Render the rows from the start through the line containing "text_box Figure from" as a numbered list, omitting blank lines.

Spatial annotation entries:
____________________

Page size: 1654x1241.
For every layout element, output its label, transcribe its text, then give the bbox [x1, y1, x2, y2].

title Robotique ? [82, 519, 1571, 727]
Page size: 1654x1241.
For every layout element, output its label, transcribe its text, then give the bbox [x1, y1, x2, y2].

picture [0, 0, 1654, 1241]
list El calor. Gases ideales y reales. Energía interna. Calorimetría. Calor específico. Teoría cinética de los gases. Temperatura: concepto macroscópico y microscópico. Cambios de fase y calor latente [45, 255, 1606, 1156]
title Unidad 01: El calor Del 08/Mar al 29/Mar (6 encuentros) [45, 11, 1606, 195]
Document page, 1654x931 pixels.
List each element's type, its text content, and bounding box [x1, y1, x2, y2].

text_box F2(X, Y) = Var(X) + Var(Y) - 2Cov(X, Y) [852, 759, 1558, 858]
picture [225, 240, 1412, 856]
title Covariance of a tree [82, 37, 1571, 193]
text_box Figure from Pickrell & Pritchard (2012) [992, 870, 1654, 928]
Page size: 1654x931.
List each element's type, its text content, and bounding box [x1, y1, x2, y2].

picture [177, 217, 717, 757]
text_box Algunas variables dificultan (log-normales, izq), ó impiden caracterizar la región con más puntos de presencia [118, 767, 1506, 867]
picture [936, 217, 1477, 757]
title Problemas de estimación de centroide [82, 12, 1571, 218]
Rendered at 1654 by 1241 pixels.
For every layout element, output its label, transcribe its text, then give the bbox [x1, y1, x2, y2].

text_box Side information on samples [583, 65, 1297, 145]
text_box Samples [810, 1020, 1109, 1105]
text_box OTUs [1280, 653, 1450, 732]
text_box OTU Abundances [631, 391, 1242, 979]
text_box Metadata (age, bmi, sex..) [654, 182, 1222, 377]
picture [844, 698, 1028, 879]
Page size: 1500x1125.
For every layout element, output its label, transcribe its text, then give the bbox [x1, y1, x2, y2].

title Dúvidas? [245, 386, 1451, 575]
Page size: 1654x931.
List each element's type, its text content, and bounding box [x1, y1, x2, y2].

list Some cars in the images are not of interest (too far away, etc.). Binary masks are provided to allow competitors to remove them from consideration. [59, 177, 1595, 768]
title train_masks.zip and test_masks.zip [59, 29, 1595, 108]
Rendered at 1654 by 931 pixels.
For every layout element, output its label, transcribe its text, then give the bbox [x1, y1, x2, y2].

____________________

Right answer
1. Page size: 1654x1241.
2. For every layout element, output its label, transcribe its text, then give the bbox [x1, y1, x2, y2].
3. title Robotique ? [82, 519, 1571, 727]
4. Page size: 1654x1241.
5. For every layout element, output its label, transcribe its text, then give the bbox [x1, y1, x2, y2].
6. picture [0, 0, 1654, 1241]
7. list El calor. Gases ideales y reales. Energía interna. Calorimetría. Calor específico. Teoría cinética de los gases. Temperatura: concepto macroscópico y microscópico. Cambios de fase y calor latente [45, 255, 1606, 1156]
8. title Unidad 01: El calor Del 08/Mar al 29/Mar (6 encuentros) [45, 11, 1606, 195]
9. Document page, 1654x931 pixels.
10. List each element's type, its text content, and bounding box [x1, y1, x2, y2].
11. text_box F2(X, Y) = Var(X) + Var(Y) - 2Cov(X, Y) [852, 759, 1558, 858]
12. picture [225, 240, 1412, 856]
13. title Covariance of a tree [82, 37, 1571, 193]
14. text_box Figure from Pickrell & Pritchard (2012) [992, 870, 1654, 928]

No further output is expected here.